The video, originally published by BuzzFeed, revealed that Obama did not say any of the words we heard while watching the video. The voice was actually by Get Out director Jordan Peele whose spelling and mouth were digitally inserted into an original video of the former president.
Recently, the AI-Softwares have reached another level by generating audio deepfakes that could “tease or flirt with someone.” It is not related only to visual materials anymore. According to websites, an AI voice startup called Sonantic has created a synthetic voice that can express teasing and flirtation.

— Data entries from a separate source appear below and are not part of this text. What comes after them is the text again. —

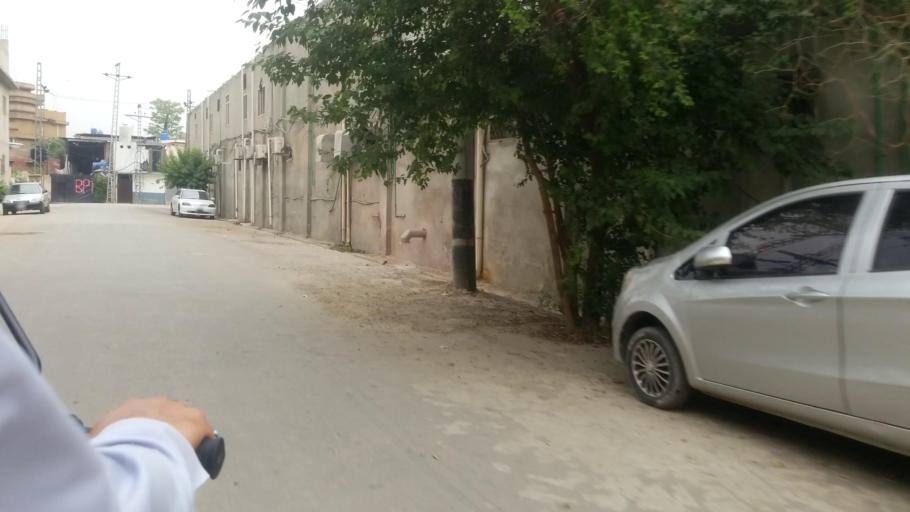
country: PK
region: Khyber Pakhtunkhwa
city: Peshawar
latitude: 33.9829
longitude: 71.5581
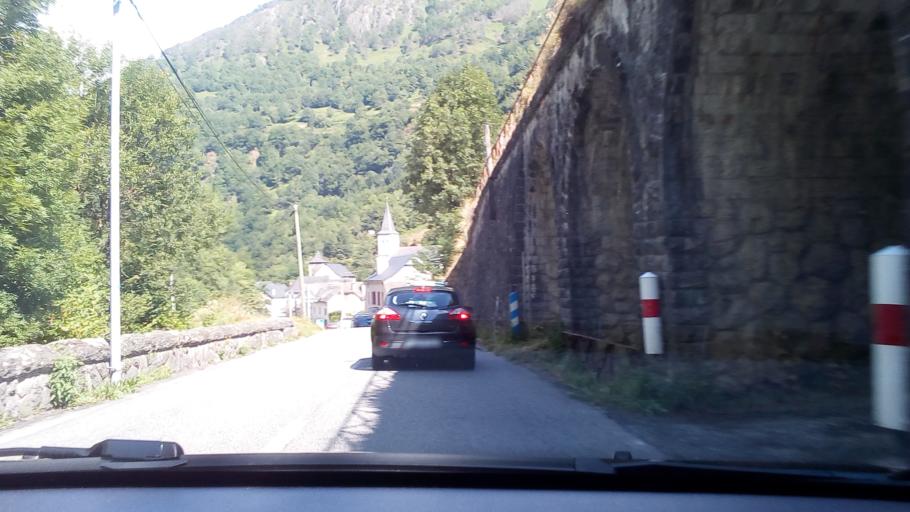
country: FR
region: Aquitaine
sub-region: Departement des Pyrenees-Atlantiques
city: Laruns
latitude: 42.9335
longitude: -0.5862
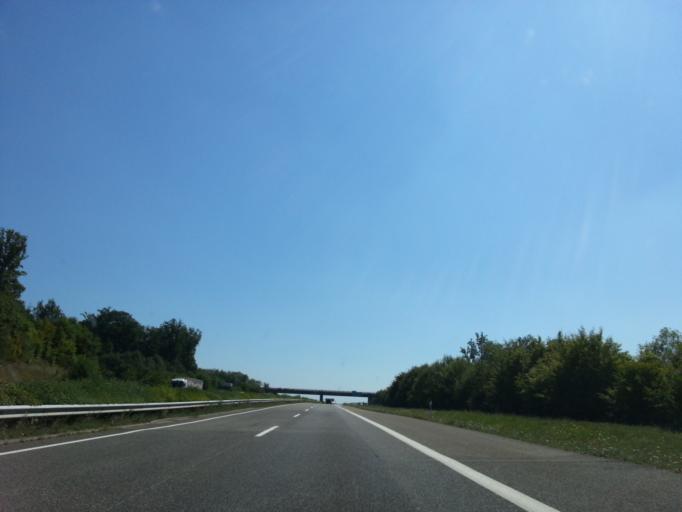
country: DE
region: Rheinland-Pfalz
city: Nattenheim
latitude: 50.0388
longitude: 6.5222
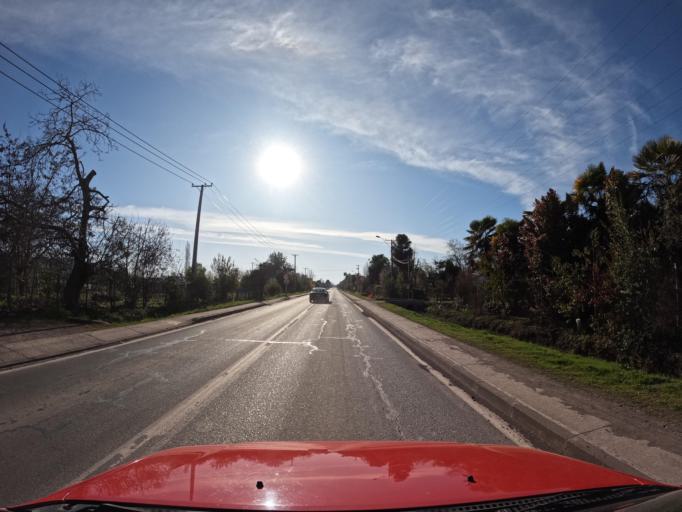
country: CL
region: Maule
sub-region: Provincia de Curico
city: Teno
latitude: -34.9609
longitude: -70.9695
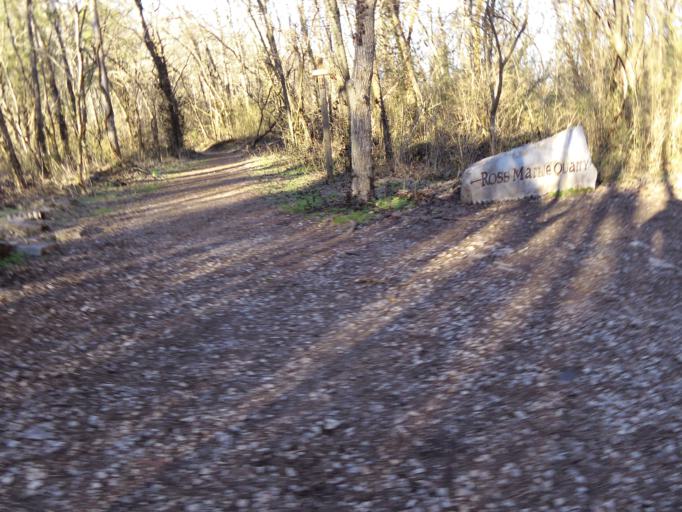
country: US
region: Tennessee
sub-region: Knox County
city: Knoxville
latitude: 35.9482
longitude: -83.8711
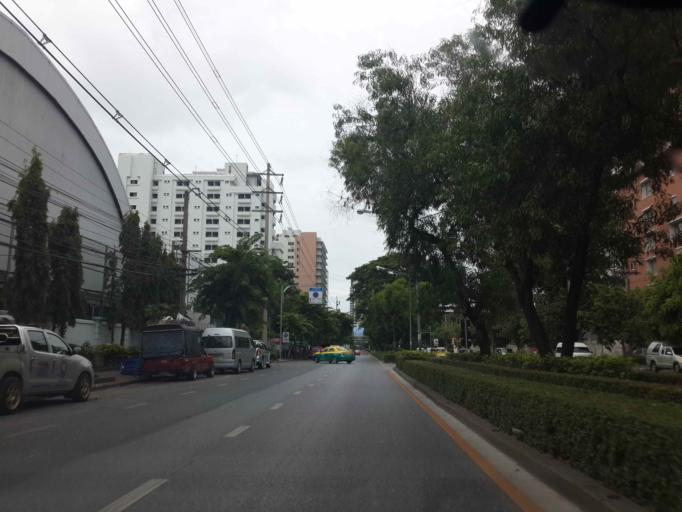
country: TH
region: Bangkok
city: Pathum Wan
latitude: 13.7371
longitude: 100.5346
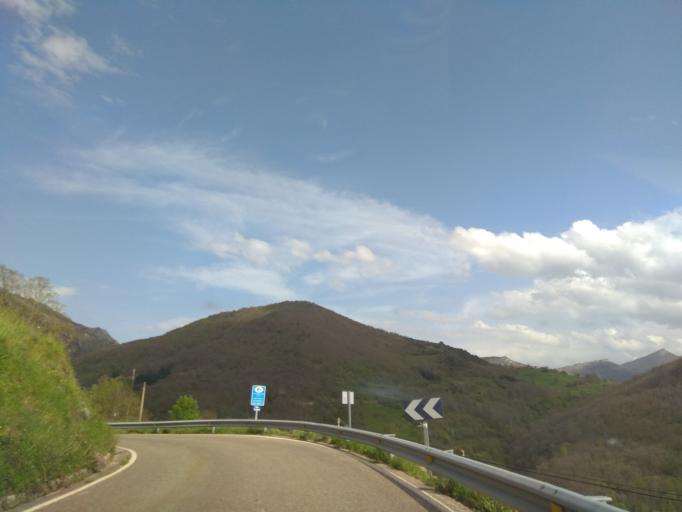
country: ES
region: Cantabria
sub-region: Provincia de Cantabria
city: Tresviso
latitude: 43.2530
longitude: -4.5820
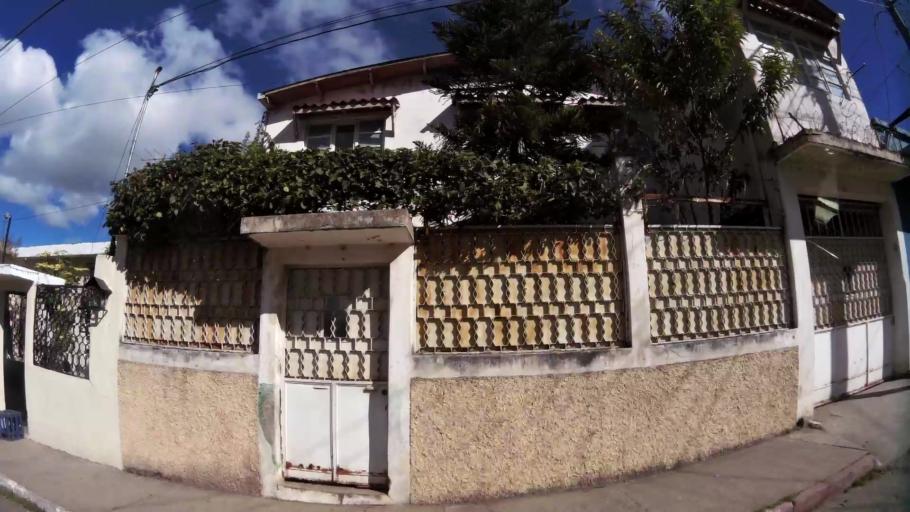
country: GT
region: Quetzaltenango
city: Quetzaltenango
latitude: 14.8358
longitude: -91.5052
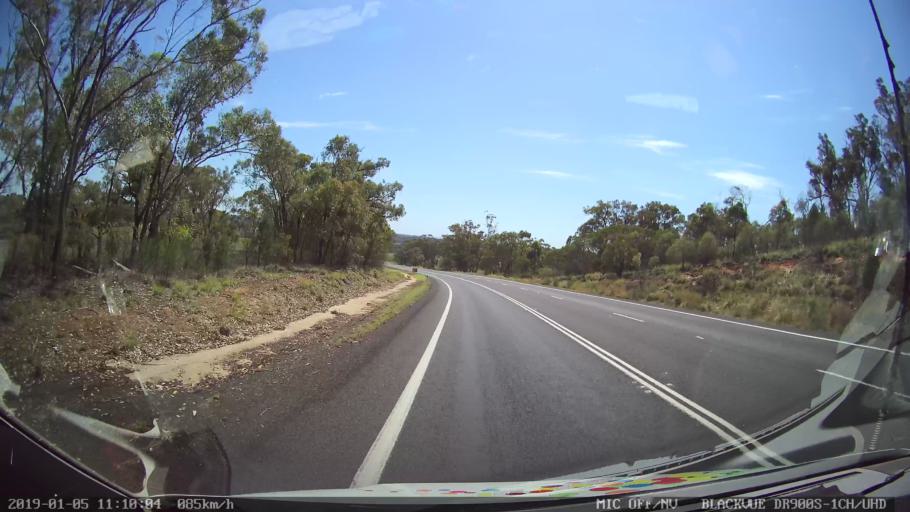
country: AU
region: New South Wales
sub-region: Warrumbungle Shire
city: Coonabarabran
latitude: -31.4100
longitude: 149.2406
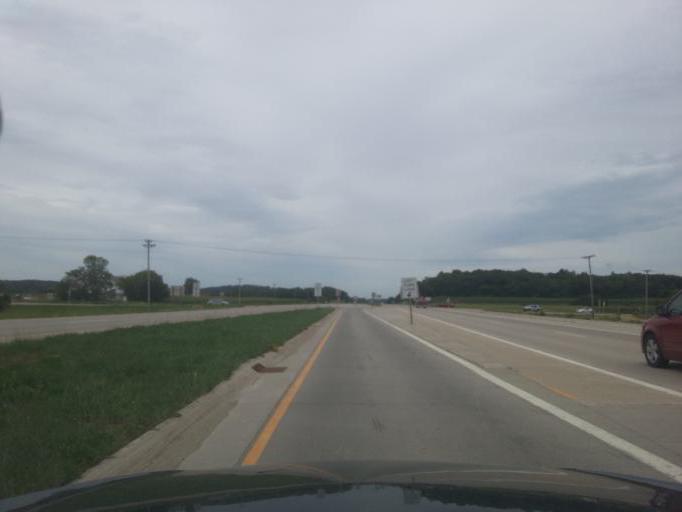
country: US
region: Wisconsin
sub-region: Dane County
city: McFarland
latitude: 43.0410
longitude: -89.2485
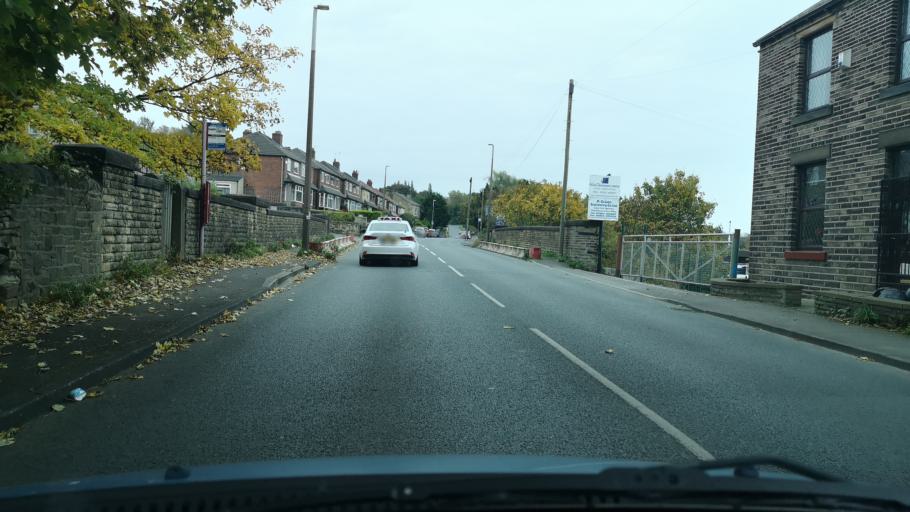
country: GB
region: England
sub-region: Kirklees
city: Heckmondwike
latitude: 53.7026
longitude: -1.6686
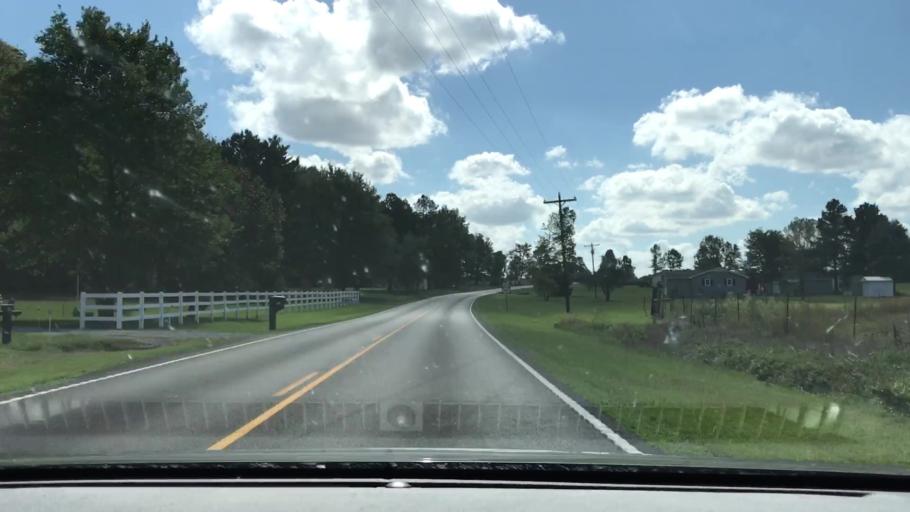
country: US
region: Kentucky
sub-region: Graves County
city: Mayfield
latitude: 36.8579
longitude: -88.5716
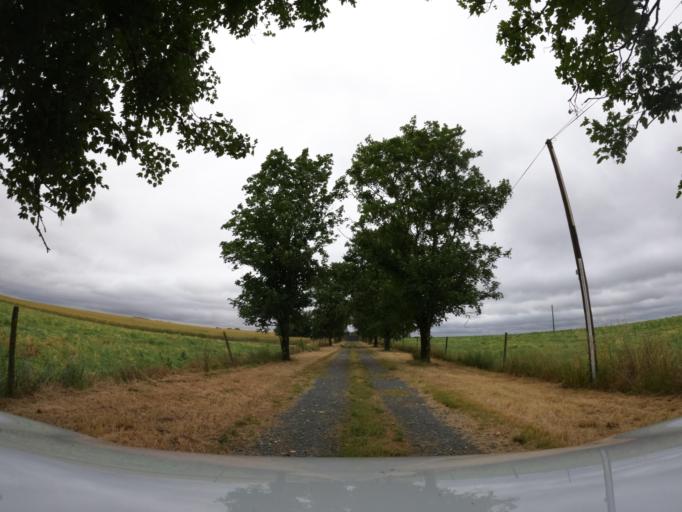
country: FR
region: Pays de la Loire
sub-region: Departement de la Vendee
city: Maillezais
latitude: 46.4071
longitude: -0.7198
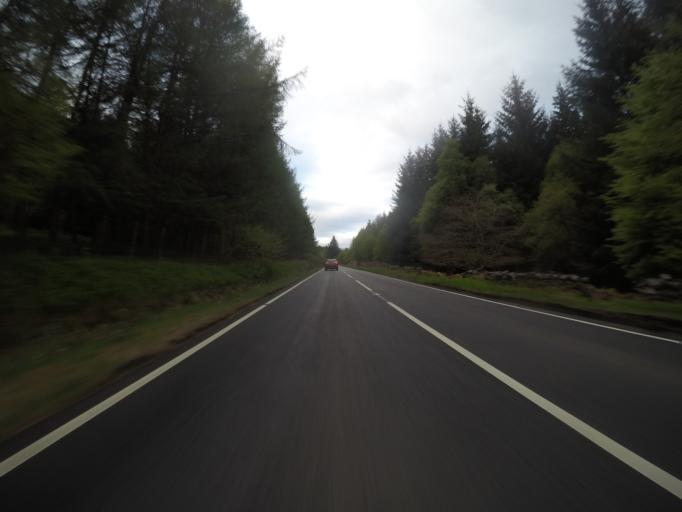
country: GB
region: Scotland
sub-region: Highland
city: Spean Bridge
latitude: 57.1131
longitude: -4.7118
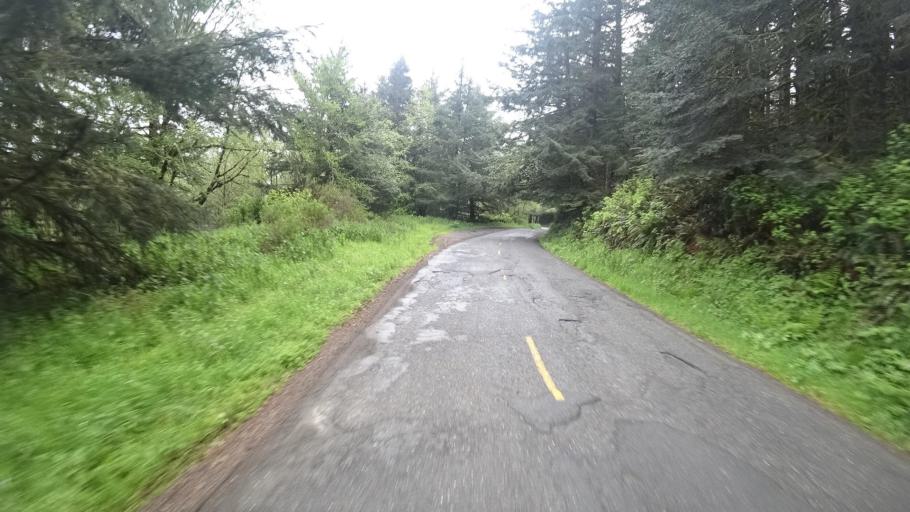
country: US
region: California
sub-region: Humboldt County
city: Ferndale
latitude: 40.5063
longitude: -124.2911
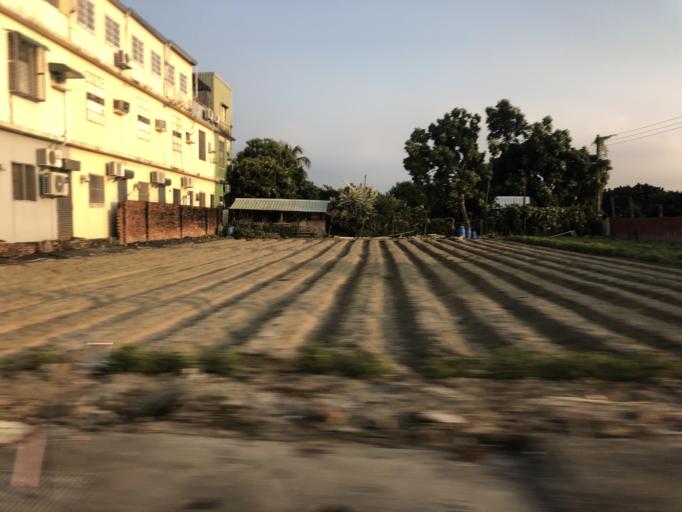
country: TW
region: Taiwan
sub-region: Tainan
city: Tainan
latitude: 23.1334
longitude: 120.2578
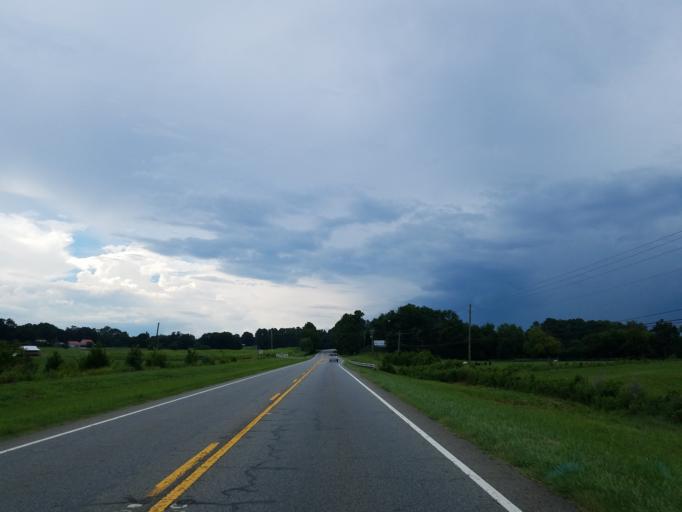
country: US
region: Georgia
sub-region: Bartow County
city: Adairsville
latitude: 34.2712
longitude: -84.8647
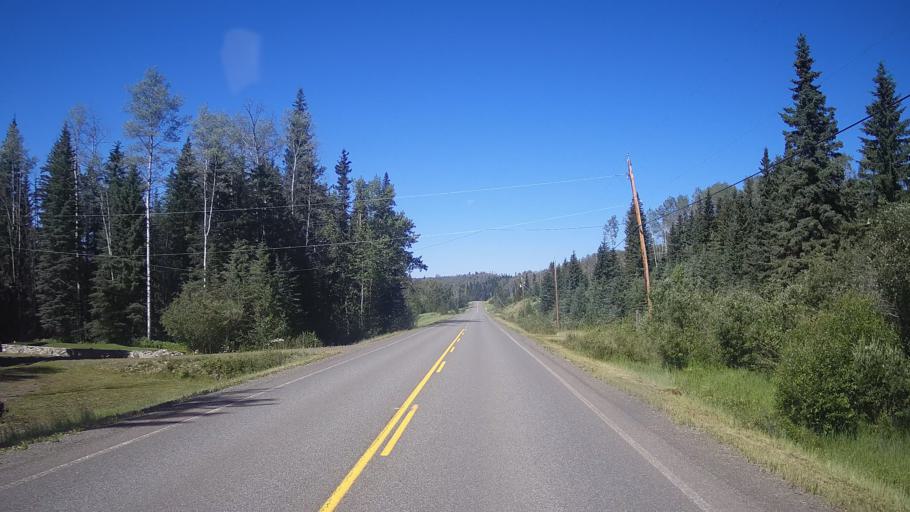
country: CA
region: British Columbia
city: Kamloops
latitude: 51.5051
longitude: -120.6106
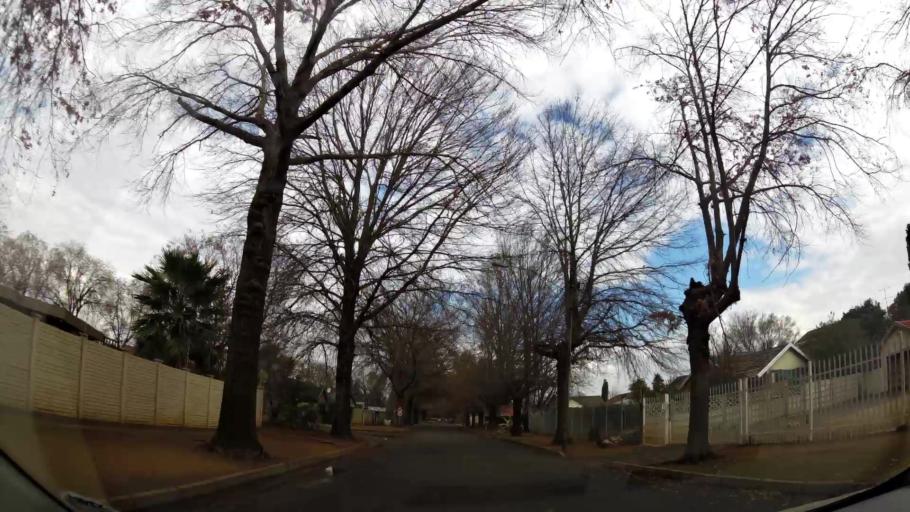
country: ZA
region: Gauteng
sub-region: Sedibeng District Municipality
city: Vereeniging
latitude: -26.6427
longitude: 27.9744
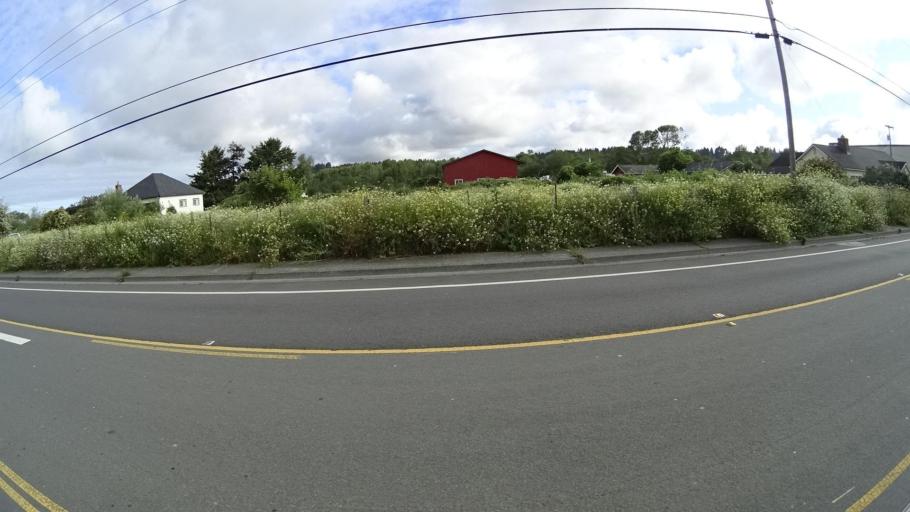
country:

The startup has worked on incorporating the non-speech sounds, breath tiny scoffs, and half-hidden chuckles to generate these voices.
The AI startup has tried to imitate a real-life person’s voice, using the software interface that lets users type out the speech they want to synthesize.
It is also crucial to specify the mood of the delivery and select the proper voice from a list of AI voices, most of which belong to real human actors. The software also allows the user to determine “emotional choices for delivery,” including anger, fear, happiness, and other emotions to attract the audience’s attention and to make the voice trustworthy.
AI voice synthesis can help in entertainment product making. But can be used to spread fake news as well. Artificial Intelligence allows the manipulation of sounds and vocals. It can generate non existed human voices using emotional effects. And this is what makes them persuasive.
The audio material used to be rarely discussed among deep fake subjects. The audio part was a tool for validating the authenticity of a video. We can often say that the footage is fake or generated if the audio clip does not match the lips movements or the facial expressions. But today, the authenticity of the audio is also questioned.
Audio deep fake seems to be a new way to spread fake news, especially with this number of vocals circulating that most fact-checkers could face difficulties while trying to debunk. NGOs and media outlets have often discussed the perils of deep fake in politics. With the rise of AI uses, the deepfakes are now invading the human’s emotional life with generated vocals that can carry all sorts of feelings people are chasing. The audio deep fake can be described as “the future of fake news” as there are no developed and available tools to identify the AI-generated vocals.